• **What to work on**: Reproduce the data exactly as given, except for any images.

Pictures paired with source code
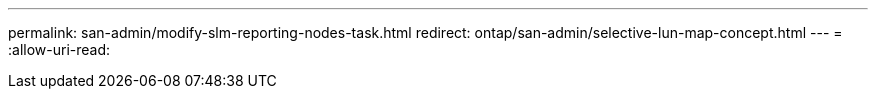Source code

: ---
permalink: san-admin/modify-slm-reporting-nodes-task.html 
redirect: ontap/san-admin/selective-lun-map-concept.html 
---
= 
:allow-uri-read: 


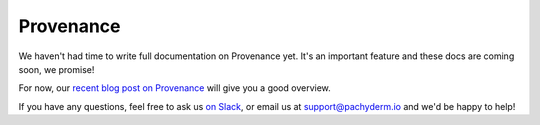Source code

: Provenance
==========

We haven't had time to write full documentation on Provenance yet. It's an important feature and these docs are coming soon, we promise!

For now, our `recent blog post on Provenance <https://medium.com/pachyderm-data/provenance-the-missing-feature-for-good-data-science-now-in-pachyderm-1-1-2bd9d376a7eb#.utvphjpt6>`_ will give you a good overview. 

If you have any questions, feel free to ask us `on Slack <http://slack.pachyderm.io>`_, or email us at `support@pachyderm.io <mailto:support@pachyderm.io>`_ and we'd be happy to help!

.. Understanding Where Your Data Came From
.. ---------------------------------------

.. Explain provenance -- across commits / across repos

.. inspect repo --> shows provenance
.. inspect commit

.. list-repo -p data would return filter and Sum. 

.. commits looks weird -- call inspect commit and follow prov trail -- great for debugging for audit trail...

• **Written answer**:
Source code

: ---
permalink: san-admin/modify-slm-reporting-nodes-task.html 
redirect: ontap/san-admin/selective-lun-map-concept.html 
---
= 
:allow-uri-read: 


Source code

: Provenance
==========

We haven't had time to write full documentation on Provenance yet. It's an important feature and these docs are coming soon, we promise!

For now, our `recent blog post on Provenance <https://medium.com/pachyderm-data/provenance-the-missing-feature-for-good-data-science-now-in-pachyderm-1-1-2bd9d376a7eb#.utvphjpt6>`_ will give you a good overview. 

If you have any questions, feel free to ask us `on Slack <http://slack.pachyderm.io>`_, or email us at `support@pachyderm.io <mailto:support@pachyderm.io>`_ and we'd be happy to help!

.. Understanding Where Your Data Came From
.. ---------------------------------------

.. Explain provenance -- across commits / across repos

.. inspect repo --> shows provenance
.. inspect commit

.. list-repo -p data would return filter and Sum. 

.. commits looks weird -- call inspect commit and follow prov trail -- great for debugging for audit trail...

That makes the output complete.